# Fettucine W/Sun Dried Tomato & Garlic Cream (Vegetarian)



## Amy (Jun 27, 2002)

No real exact instructions . . . cook with what you feel is right.  it's a very flavorful sauce.  i don't know if it is low fat.  this is a very quick dish that can be done in 30 minutes.

dried fettucine pasta
1/2 TB. Butter
1/2 tsp. flour
2 cloves garlic, minced
5-6 sundried tomato pieces, reconstituted with water, drained and chopped
1 TB. basil, chopped
milk 1% fat
shredded parmesan cheese, amount as desired

1.  cook pasta per package instructions.

2.  over medium heat, melt butter.  saute garlic until fragrance released.  stir in sundried tomato and saute until heated through.

3.  stir in flour until absorbed and no white flour dust is left.

4.  stir in milk bit by bit until desired texture and thickness.

5.  take sauce off heat.  stir in parmesan and basil.  season with pepper.

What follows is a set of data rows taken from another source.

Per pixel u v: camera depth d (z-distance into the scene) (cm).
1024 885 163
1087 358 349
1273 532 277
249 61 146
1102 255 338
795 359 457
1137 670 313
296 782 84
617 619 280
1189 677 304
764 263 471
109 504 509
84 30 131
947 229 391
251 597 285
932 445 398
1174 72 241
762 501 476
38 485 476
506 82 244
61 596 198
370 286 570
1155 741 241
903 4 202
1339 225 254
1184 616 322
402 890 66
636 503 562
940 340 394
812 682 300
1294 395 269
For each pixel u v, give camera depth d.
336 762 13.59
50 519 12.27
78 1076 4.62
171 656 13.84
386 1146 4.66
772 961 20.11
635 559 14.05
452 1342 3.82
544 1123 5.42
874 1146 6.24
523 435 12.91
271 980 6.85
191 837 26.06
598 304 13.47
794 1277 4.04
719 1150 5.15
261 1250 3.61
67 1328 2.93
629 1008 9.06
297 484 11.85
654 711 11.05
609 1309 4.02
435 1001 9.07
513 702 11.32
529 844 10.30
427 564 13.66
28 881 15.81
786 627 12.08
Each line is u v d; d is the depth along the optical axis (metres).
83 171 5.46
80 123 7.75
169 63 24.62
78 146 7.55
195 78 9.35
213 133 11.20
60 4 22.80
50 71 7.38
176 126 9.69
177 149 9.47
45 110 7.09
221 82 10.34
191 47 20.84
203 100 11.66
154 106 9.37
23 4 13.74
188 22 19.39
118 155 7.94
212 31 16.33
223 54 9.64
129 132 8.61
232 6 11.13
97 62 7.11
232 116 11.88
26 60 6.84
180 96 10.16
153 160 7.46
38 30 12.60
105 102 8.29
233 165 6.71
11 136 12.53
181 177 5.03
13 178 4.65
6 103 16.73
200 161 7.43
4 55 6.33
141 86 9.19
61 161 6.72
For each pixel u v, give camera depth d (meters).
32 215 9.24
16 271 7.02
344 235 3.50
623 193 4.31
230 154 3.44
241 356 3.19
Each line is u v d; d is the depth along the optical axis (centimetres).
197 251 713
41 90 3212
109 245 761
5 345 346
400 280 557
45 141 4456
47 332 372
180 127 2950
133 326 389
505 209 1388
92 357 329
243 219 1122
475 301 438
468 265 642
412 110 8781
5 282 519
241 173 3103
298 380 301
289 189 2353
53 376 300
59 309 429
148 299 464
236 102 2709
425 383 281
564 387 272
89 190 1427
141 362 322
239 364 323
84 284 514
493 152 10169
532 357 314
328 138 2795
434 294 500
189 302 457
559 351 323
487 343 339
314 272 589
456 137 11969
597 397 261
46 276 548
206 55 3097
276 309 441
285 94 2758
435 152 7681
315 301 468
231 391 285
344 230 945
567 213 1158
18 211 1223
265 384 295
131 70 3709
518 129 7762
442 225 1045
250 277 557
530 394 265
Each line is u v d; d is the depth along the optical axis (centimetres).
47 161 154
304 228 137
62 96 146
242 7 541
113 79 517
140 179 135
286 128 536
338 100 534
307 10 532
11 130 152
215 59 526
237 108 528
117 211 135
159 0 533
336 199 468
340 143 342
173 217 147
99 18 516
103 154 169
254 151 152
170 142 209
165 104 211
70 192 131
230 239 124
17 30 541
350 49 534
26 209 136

6.  toss sauce with pasta.

enjoy


----------



## bluespanishsky (Mar 10, 2006)

this is exactly what i've been looking for! i want a quick and easy sun dried tomato pasta sauce! thanks for posting i'm going to try it tonight!


----------



## pdswife (Mar 10, 2006)

We'll be trying it soon.   I just love sundried tomatoes.


----------



## dedhead54 (Mar 14, 2006)

This looks great! My girlfriend is a vegetarian and loves sun-dried tomatoes so I will have to try this later in the week.


----------